#### TASK DIRECTIONS
Please return the lines below verbatim, beginning at the one that has "Comment le condenseur" and stopping after the one that has "Trois modules de", and add no other lines.

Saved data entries

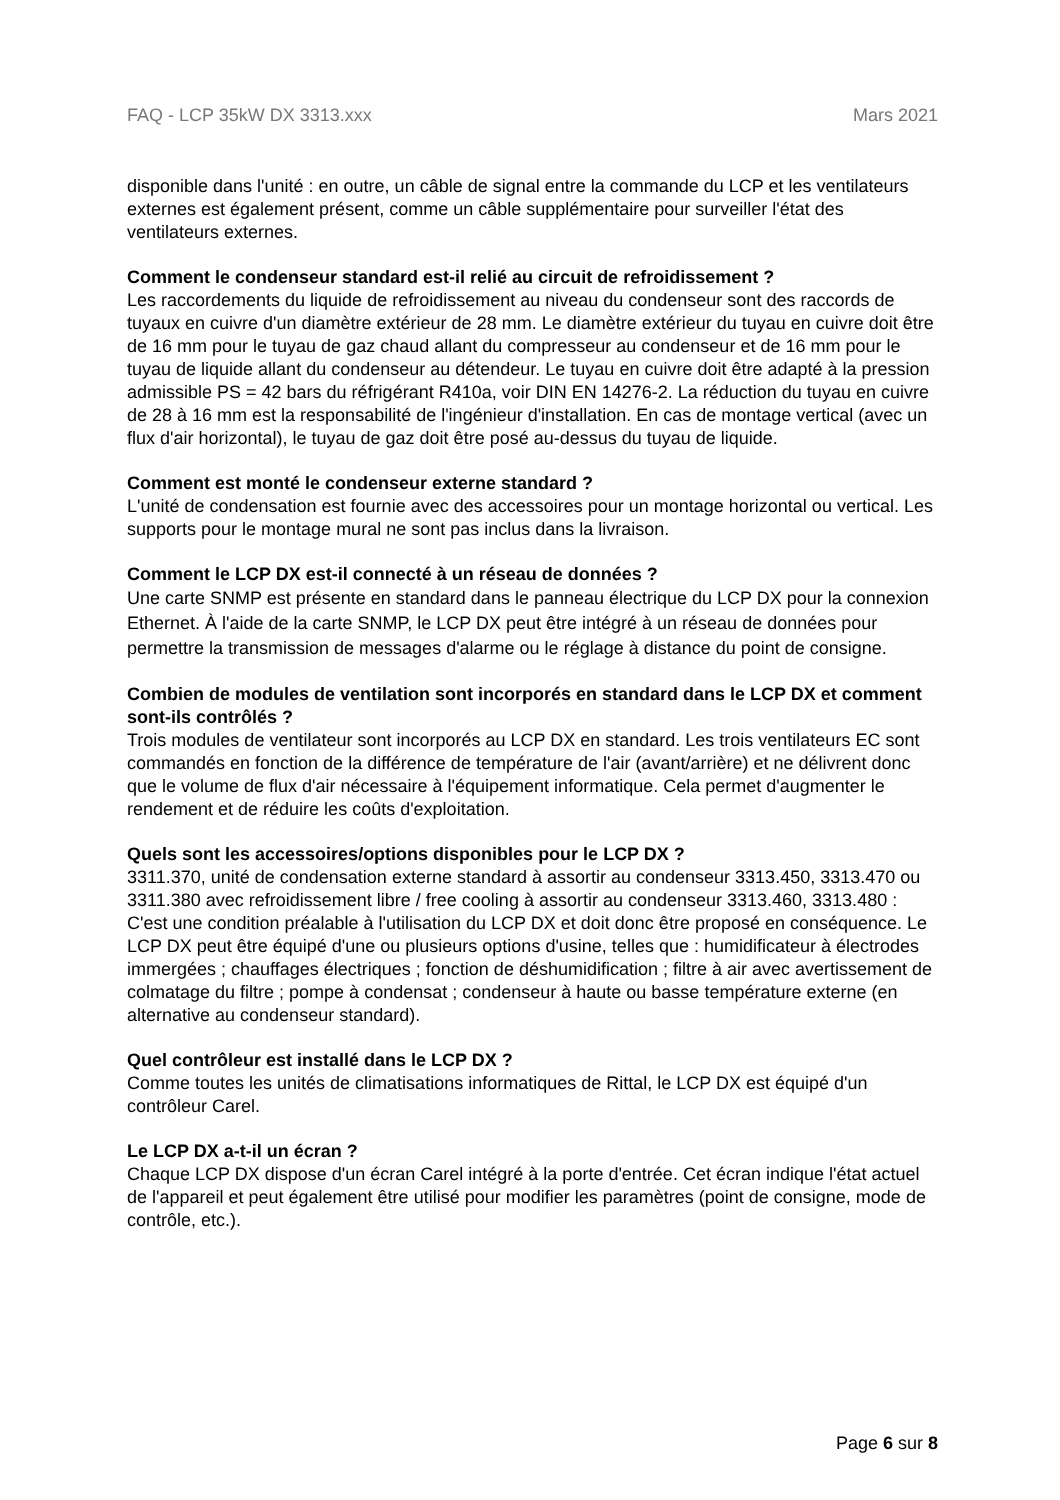FAQ - LCP 35kW DX 3313.xxx Mars 2021
disponible dans l'unité : en outre, un câble de signal entre la commande du LCP et les ventilateurs externes est également présent, comme un câble supplémentaire pour surveiller l'état des ventilateurs externes.
Comment le condenseur standard est-il relié au circuit de refroidissement ?
Les raccordements du liquide de refroidissement au niveau du condenseur sont des raccords de tuyaux en cuivre d'un diamètre extérieur de 28 mm. Le diamètre extérieur du tuyau en cuivre doit être de 16 mm pour le tuyau de gaz chaud allant du compresseur au condenseur et de 16 mm pour le tuyau de liquide allant du condenseur au détendeur. Le tuyau en cuivre doit être adapté à la pression admissible PS = 42 bars du réfrigérant R410a, voir DIN EN 14276-2. La réduction du tuyau en cuivre de 28 à 16 mm est la responsabilité de l'ingénieur d'installation. En cas de montage vertical (avec un flux d'air horizontal), le tuyau de gaz doit être posé au-dessus du tuyau de liquide.
Comment est monté le condenseur externe standard ?
L'unité de condensation est fournie avec des accessoires pour un montage horizontal ou vertical. Les supports pour le montage mural ne sont pas inclus dans la livraison.
Comment le LCP DX est-il connecté à un réseau de données ?
Une carte SNMP est présente en standard dans le panneau électrique du LCP DX pour la connexion Ethernet. À l'aide de la carte SNMP, le LCP DX peut être intégré à un réseau de données pour permettre la transmission de messages d'alarme ou le réglage à distance du point de consigne.
Combien de modules de ventilation sont incorporés en standard dans le LCP DX et comment sont-ils contrôlés ?
Trois modules de ventilateur sont incorporés au LCP DX en standard. Les trois ventilateurs EC sont commandés en fonction de la différence de température de l'air (avant/arrière) et ne délivrent donc que le volume de flux d'air nécessaire à l'équipement informatique. Cela permet d'augmenter le rendement et de réduire les coûts d'exploitation.
Quels sont les accessoires/options disponibles pour le LCP DX ?
3311.370, unité de condensation externe standard à assortir au condenseur 3313.450, 3313.470 ou 3311.380 avec refroidissement libre / free cooling à assortir au condenseur 3313.460, 3313.480 :
C'est une condition préalable à l'utilisation du LCP DX et doit donc être proposé en conséquence. Le LCP DX peut être équipé d'une ou plusieurs options d'usine, telles que : humidificateur à électrodes immergées ; chauffages électriques ; fonction de déshumidification ; filtre à air avec avertissement de colmatage du filtre ; pompe à condensat ; condenseur à haute ou basse température externe (en alternative au condenseur standard).
Quel contrôleur est installé dans le LCP DX ?
Comme toutes les unités de climatisations informatiques de Rittal, le LCP DX est équipé d'un contrôleur Carel.
Le LCP DX a-t-il un écran ?
Chaque LCP DX dispose d'un écran Carel intégré à la porte d'entrée. Cet écran indique l'état actuel de l'appareil et peut également être utilisé pour modifier les paramètres (point de consigne, mode de contrôle, etc.).
Page 6 sur 8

#### SOLUTION
Comment le condenseur standard est-il relié au circuit de refroidissement ?
Les raccordements du liquide de refroidissement au niveau du condenseur sont des raccords de tuyaux en cuivre d'un diamètre extérieur de 28 mm. Le diamètre extérieur du tuyau en cuivre doit être de 16 mm pour le tuyau de gaz chaud allant du compresseur au condenseur et de 16 mm pour le tuyau de liquide allant du condenseur au détendeur. Le tuyau en cuivre doit être adapté à la pression admissible PS = 42 bars du réfrigérant R410a, voir DIN EN 14276-2. La réduction du tuyau en cuivre de 28 à 16 mm est la responsabilité de l'ingénieur d'installation. En cas de montage vertical (avec un flux d'air horizontal), le tuyau de gaz doit être posé au-dessus du tuyau de liquide.
Comment est monté le condenseur externe standard ?
L'unité de condensation est fournie avec des accessoires pour un montage horizontal ou vertical. Les supports pour le montage mural ne sont pas inclus dans la livraison.
Comment le LCP DX est-il connecté à un réseau de données ?
Une carte SNMP est présente en standard dans le panneau électrique du LCP DX pour la connexion Ethernet. À l'aide de la carte SNMP, le LCP DX peut être intégré à un réseau de données pour permettre la transmission de messages d'alarme ou le réglage à distance du point de consigne.
Combien de modules de ventilation sont incorporés en standard dans le LCP DX et comment sont-ils contrôlés ?
Trois modules de ventilateur sont incorporés au LCP DX en standard. Les trois ventilateurs EC sont commandés en fonction de la différence de température de l'air (avant/arrière) et ne délivrent donc que le volume de flux d'air nécessaire à l'équipement informatique. Cela permet d'augmenter le rendement et de réduire les coûts d'exploitation.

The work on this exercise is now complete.